• Problem description: Set down the lines of every item below word for word, keeping each line break and character unchanged.
Start of The data
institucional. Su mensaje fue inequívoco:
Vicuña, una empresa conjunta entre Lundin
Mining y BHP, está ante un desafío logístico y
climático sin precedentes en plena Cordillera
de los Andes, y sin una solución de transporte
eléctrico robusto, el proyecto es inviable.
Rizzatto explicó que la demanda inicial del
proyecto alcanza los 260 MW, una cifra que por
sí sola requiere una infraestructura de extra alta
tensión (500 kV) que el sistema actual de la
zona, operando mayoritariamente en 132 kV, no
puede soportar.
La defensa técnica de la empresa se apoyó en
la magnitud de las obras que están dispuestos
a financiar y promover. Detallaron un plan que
End of The data
• Expected answer:
institucional. Su mensaje fue inequívoco:
Vicuña, una empresa conjunta entre Lundin
Mining y BHP, está ante un desafío logístico y
climático sin precedentes en plena Cordillera
de los Andes, y sin una solución de transporte
eléctrico robusto, el proyecto es inviable.
Rizzatto explicó que la demanda inicial del
proyecto alcanza los 260 MW, una cifra que por
sí sola requiere una infraestructura de extra alta
tensión (500 kV) que el sistema actual de la
zona, operando mayoritariamente en 132 kV, no
puede soportar.
La defensa técnica de la empresa se apoyó en
la magnitud de las obras que están dispuestos
a financiar y promover. Detallaron un plan que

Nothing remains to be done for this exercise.